Introductory Note
On February 10, 2021, Endurance International Group Holdings, Inc., a Delaware corporation (the “Company”), completed its previously announced merger pursuant to the Agreement and Plan of Merger, dated as of November 1, 2020 (the “Merger Agreement”), by and among the Company, Endure Digital Intermediate Holdings, Inc. (formerly known as Razorback Technology Intermediate Holdings, Inc.) (the “Parent”) and Endure Digital, Inc. (formerly known as Razorback Technology, Inc.), a wholly owned subsidiary of the Parent (the “Merger Sub”). Pursuant to the Merger Agreement, the Merger Sub merged with and into the Company, with the Company surviving the merger as a wholly-owned subsidiary of Parent (the “Merger”). The Parent and the Merger Sub are owned by funds managed by affiliates of Clearlake Capital Group, L.P. (“Clearlake”).
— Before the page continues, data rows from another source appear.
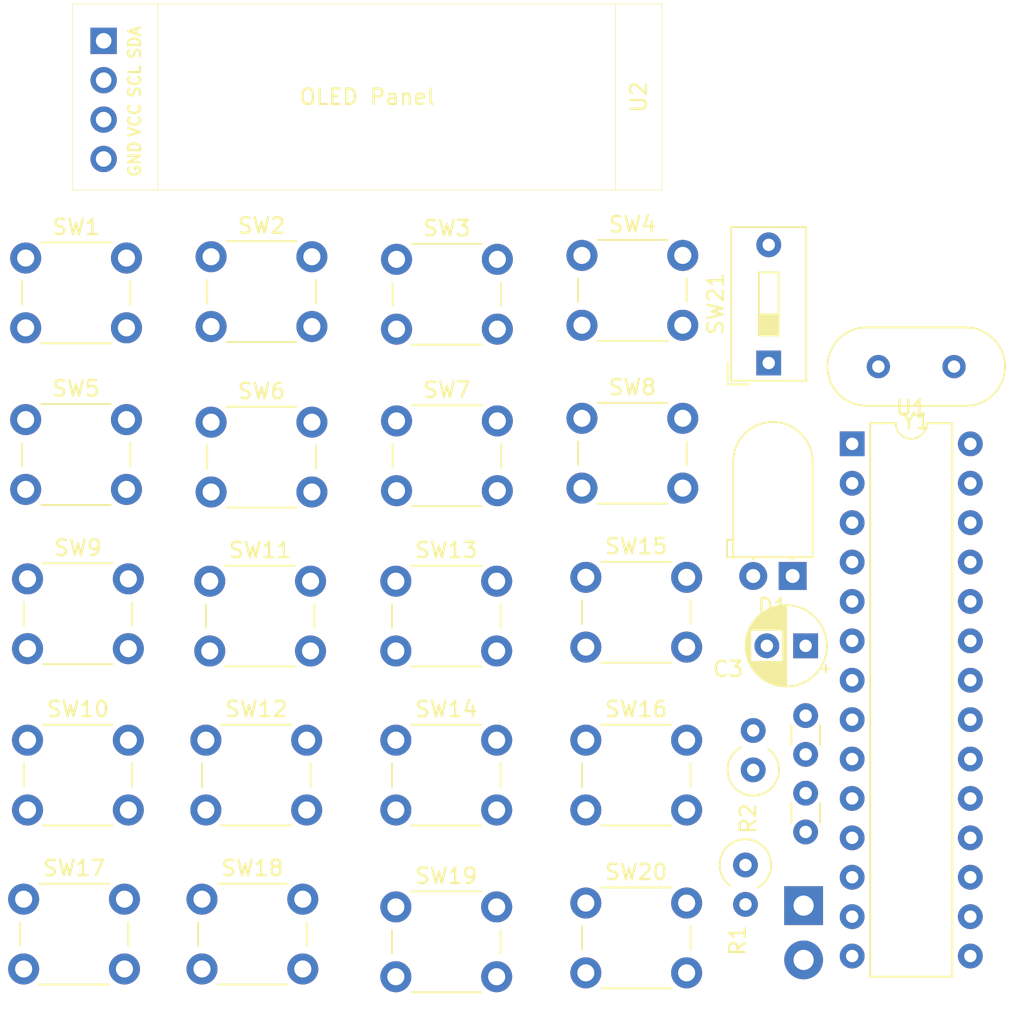
<source format=kicad_pcb>
(kicad_pcb
	(version 20240108)
	(generator "pcbnew")
	(generator_version "8.0")
	(general
		(thickness 1.6)
		(legacy_teardrops no)
	)
	(paper "A4")
	(layers
		(0 "F.Cu" signal)
		(31 "B.Cu" signal)
		(32 "B.Adhes" user "B.Adhesive")
		(33 "F.Adhes" user "F.Adhesive")
		(34 "B.Paste" user)
		(35 "F.Paste" user)
		(36 "B.SilkS" user "B.Silkscreen")
		(37 "F.SilkS" user "F.Silkscreen")
		(38 "B.Mask" user)
		(39 "F.Mask" user)
		(40 "Dwgs.User" user "User.Drawings")
		(41 "Cmts.User" user "User.Comments")
		(42 "Eco1.User" user "User.Eco1")
		(43 "Eco2.User" user "User.Eco2")
		(44 "Edge.Cuts" user)
		(45 "Margin" user)
		(46 "B.CrtYd" user "B.Courtyard")
		(47 "F.CrtYd" user "F.Courtyard")
		(48 "B.Fab" user)
		(49 "F.Fab" user)
		(50 "User.1" user)
		(51 "User.2" user)
		(52 "User.3" user)
		(53 "User.4" user)
		(54 "User.5" user)
		(55 "User.6" user)
		(56 "User.7" user)
		(57 "User.8" user)
		(58 "User.9" user)
	)
	(setup
		(pad_to_mask_clearance 0)
		(allow_soldermask_bridges_in_footprints no)
		(pcbplotparams
			(layerselection 0x00010fc_ffffffff)
			(plot_on_all_layers_selection 0x0000000_00000000)
			(disableapertmacros no)
			(usegerberextensions no)
			(usegerberattributes yes)
			(usegerberadvancedattributes yes)
			(creategerberjobfile yes)
			(dashed_line_dash_ratio 12.000000)
			(dashed_line_gap_ratio 3.000000)
			(svgprecision 4)
			(plotframeref no)
			(viasonmask no)
			(mode 1)
			(useauxorigin no)
			(hpglpennumber 1)
			(hpglpenspeed 20)
			(hpglpendiameter 15.000000)
			(pdf_front_fp_property_popups yes)
			(pdf_back_fp_property_popups yes)
			(dxfpolygonmode yes)
			(dxfimperialunits yes)
			(dxfusepcbnewfont yes)
			(psnegative no)
			(psa4output no)
			(plotreference yes)
			(plotvalue yes)
			(plotfptext yes)
			(plotinvisibletext no)
			(sketchpadsonfab no)
			(subtractmaskfromsilk no)
			(outputformat 1)
			(mirror no)
			(drillshape 1)
			(scaleselection 1)
			(outputdirectory "")
		)
	)
	(net 0 "")
	(net 1 "Net-(U1-XTAL1{slash}PB6)")
	(net 2 "GND")
	(net 3 "Net-(U1-XTAL2{slash}PB7)")
	(net 4 "+3V7")
	(net 5 "Net-(D1-A)")
	(net 6 "/RST")
	(net 7 "Net-(SW21-A)")
	(net 8 "col1")
	(net 9 "row1")
	(net 10 "col2")
	(net 11 "col3")
	(net 12 "col4")
	(net 13 "row2")
	(net 14 "row3")
	(net 15 "row4")
	(net 16 "row5")
	(net 17 "unconnected-(U1-PB3-Pad17)")
	(net 18 "unconnected-(U1-PD1-Pad3)")
	(net 19 "unconnected-(U1-PC2-Pad25)")
	(net 20 "unconnected-(U1-PC1-Pad24)")
	(net 21 "unconnected-(U1-PC0-Pad23)")
	(net 22 "/SDA")
	(net 23 "unconnected-(U1-PC3-Pad26)")
	(net 24 "unconnected-(U1-AREF-Pad21)")
	(net 25 "unconnected-(U1-AVCC-Pad20)")
	(net 26 "unconnected-(U1-PD0-Pad2)")
	(net 27 "unconnected-(U1-PB5-Pad19)")
	(net 28 "unconnected-(U1-PB4-Pad18)")
	(net 29 "/SCL")
	(footprint "Button_Switch_THT:SW_PUSH_6mm_H5mm" (layer "F.Cu") (at 90.956668 112.333334))
	(footprint "Button_Switch_THT:SW_PUSH_6mm_H5mm" (layer "F.Cu") (at 78.956668 143.833334))
	(footprint "Button_Switch_THT:SW_PUSH_6mm_H5mm" (layer "F.Cu") (at 66.456668 143.333334))
	(footprint "Resistor_THT:R_Axial_DIN0309_L9.0mm_D3.2mm_P2.54mm_Vertical" (layer "F.Cu") (at 101.5 141.13 -90))
	(footprint "Button_Switch_THT:SW_PUSH_6mm_H5mm" (layer "F.Cu") (at 78.956668 122.833334))
	(footprint "Crystal:Crystal_HC49-4H_Vertical" (layer "F.Cu") (at 114.95 109 180))
	(footprint "Button_Switch_THT:SW_PUSH_6mm_H5mm" (layer "F.Cu") (at 67.043334 112.583333))
	(footprint "Package_DIP:DIP-28_W7.62mm" (layer "F.Cu") (at 108.38 113.98))
	(footprint "Button_Switch_THT:SW_PUSH_6mm_H5mm" (layer "F.Cu") (at 91.206668 122.583334))
	(footprint "Button_Switch_THT:SW_PUSH_6mm_H5mm" (layer "F.Cu") (at 66.706668 133.083334))
	(footprint "Button_Switch_THT:SW_PUSH_6mm_H5mm" (layer "F.Cu") (at 67.043334 101.916667))
	(footprint "LED_THT:LED_D5.0mm_Horizontal_O1.27mm_Z3.0mm" (layer "F.Cu") (at 104.54 122.5 180))
	(footprint "Button_Switch_THT:SW_DIP_SPSTx01_Slide_9.78x4.72mm_W7.62mm_P2.54mm" (layer "F.Cu") (at 103 108.7675 90))
	(footprint "Button_Switch_THT:SW_PUSH_6mm_H5mm" (layer "F.Cu") (at 91.206668 133.083334))
	(footprint "Button_Switch_THT:SW_PUSH_6mm_H5mm" (layer "F.Cu") (at 79 112.5))
	(footprint "Resistor_THT:R_Axial_DIN0309_L9.0mm_D3.2mm_P2.54mm_Vertical" (layer "F.Cu") (at 102 135 90))
	(footprint "Capacitor_THT:C_Disc_D3.0mm_W1.6mm_P2.50mm" (layer "F.Cu") (at 105.38 134 90))
	(footprint "KiCad-SSD1306-0.91-OLED-4pin-128x32.pretty-master:SSD1306-0.91-OLED-4pin-128x32" (layer "F.Cu") (at 58.115 85.615))
	(footprint "Button_Switch_THT:SW_PUSH_6mm_H5mm" (layer "F.Cu") (at 55.206668 122.683334))
	(footprint "Button_Switch_THT:SW_PUSH_6mm_H5mm" (layer "F.Cu") (at 79 102.083333))
	(footprint "Button_Switch_THT:SW_PUSH_6mm_H5mm" (layer "F.Cu") (at 55.086668 102))
	(footprint "Button_Switch_THT:SW_PUSH_6mm_H5mm" (layer "F.Cu") (at 91.206668 143.583334))
	(footprint "Button_Switch_THT:SW_PUSH_6mm_H5mm" (layer "F.Cu") (at 78.956668 133.083334))
	(footprint "Button_Switch_THT:SW_PUSH_6mm_H5mm" (layer "F.Cu") (at 54.956668 143.333334))
	(footprint "TerminalBlock_RND:TerminalBlock_RND_205-00276_1x02_P5.00mm_Vertical" (layer "F.Cu") (at 105.25 143.75 -90))
	(footprint "Capacitor_THT:CP_Radial_D5.0mm_P2.50mm" (layer "F.Cu") (at 105.38 127 180))
	(footprint "Button_Switch_THT:SW_PUSH_6mm_H5mm"
		(layer "F.Cu")
		(uuid "cd87568e-05c6-42cf-a7c8-fae585ee852d")
		(at 55.086668 112.416667)
		(descr "tactile push button, 6x6mm e.g. PHAP33xx series, height=5mm")
		(tags "tact sw push 6mm")
		(property "Reference" "SW5"
			(at 3.25 -2 0)
			(layer "F.SilkS")
			(uuid "8cc0b625-b76f-45d7-a475-85eb94ef6d1e")
			(effects
				(font
					(size 1 1)
					(thickness 0.15)
				)
			)
		)
		(property "Value" "SW_Push"
			(at 3.75 6.7 0)
			(layer "F.Fab")
			(uuid "6503d3bc-c749-439e-a976-5ef59e201846")
			(effects
				(font
					(size 1 1)
					(thickness 0.15)
				)
			)
		)
		(property "Footprint" "Button_Switch_THT:SW_PUSH_6mm_H5mm"
			(at 0 0 0)
			(unlocked yes)
			(layer "F.Fab")
			(hide yes)
			(uuid "3a2aaa73-edc4-4ab9-b7d0-776ea3cc7ee0")
			(effects
				(font
					(size 1
... [32219 chars truncated]
</source>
Item 2.01. Completion of Acquisition or Disposition of Assets.
On February 10, 2021, the Merger was consummated and, in accordance with the Merger Agreement, each share of Company common stock (the “Common Stock” and each a “Share”) issued and outstanding as of February 10, 2021 other than Shares held in the treasury of the Company, owned by any subsidiary of the Company, the Merger Sub, the Parent or any other subsidiary of the Parent immediately prior to the effective time of the Merger (the “Effective Time”) (all of which were canceled) and Shares held by holders who have properly exercised and perfected appraisal rights under Delaware law) was automatically converted into the right to receive $9.50 in cash, without interest and subject to deduction for any required withholding tax (the “Merger Consideration”). Each unexercised Company stock option that was outstanding immediately prior to the Effective Time with an exercise price per share less than the Merger Consideration was vested in full, canceled and converted into the right to receive the excess of the Merger Consideration over the exercise price per share of such stock option. Each outstanding and unexercised stock option with an exercise price per share equal to or greater than the Merger Consideration was canceled, without any consideration being payable in respect thereof, and has no further force or effect. Each Company restricted stock unit that was outstanding immediately prior to the Effective Time was vested in full, automatically canceled and converted into the right to receive the Merger Consideration (with exceptions for certain of such units granted in 2020 that were converted into the right to receive cash equal to the Merger Consideration subject to the service and vesting terms underlying such units). Each restricted stock award that was outstanding immediately prior to the Effective Time was vested in full, automatically canceled and converted into the right to receive the Merger Consideration.
The aggregate consideration paid by the Parent in the Merger was approximately $3 billion, excluding related transaction fees and expenses. The Parent funded the payment of the aggregate consideration through a combination of cash made available to the Parent by cash equity contributions from funds managed by Clearlake and debt financing.
The foregoing description of the Merger and the Merger Agreement does not purport to be complete and is qualified in its entirety by reference to the Merger Agreement, which was filed as Exhibit 2.1 to the Company’s Current Report on Form 8-K filed with the Securities and Exchange Commission (the “SEC”) on November 2, 2020 and is incorporated herein by reference.
Item 3.01. Notice of Delisting or Failure to Satisfy a Continued Listing Rule or Standard; Transfer of Listing.
In connection with the Merger, the Company notified the Nasdaq Global Select Market (“Nasdaq”) on February 10, 2021 of the consummation of the Merger. Trading in the Common Stock will be suspended prior to the open of trading on February 11, 2021. The Company also requested that Nasdaq file with the SEC an application on Form 25 to delist and deregister the Common Stock under Section 12(b) of the Securities Exchange Act of 1934, as amended (the “Exchange Act”). The Company intends to file with the SEC a Form 15 requesting the deregistration of the Common Stock under Section 12(g) of the Exchange Act and the suspension of the Company’s reporting obligations under Section 13 and Section 15(d) of the Exchange Act.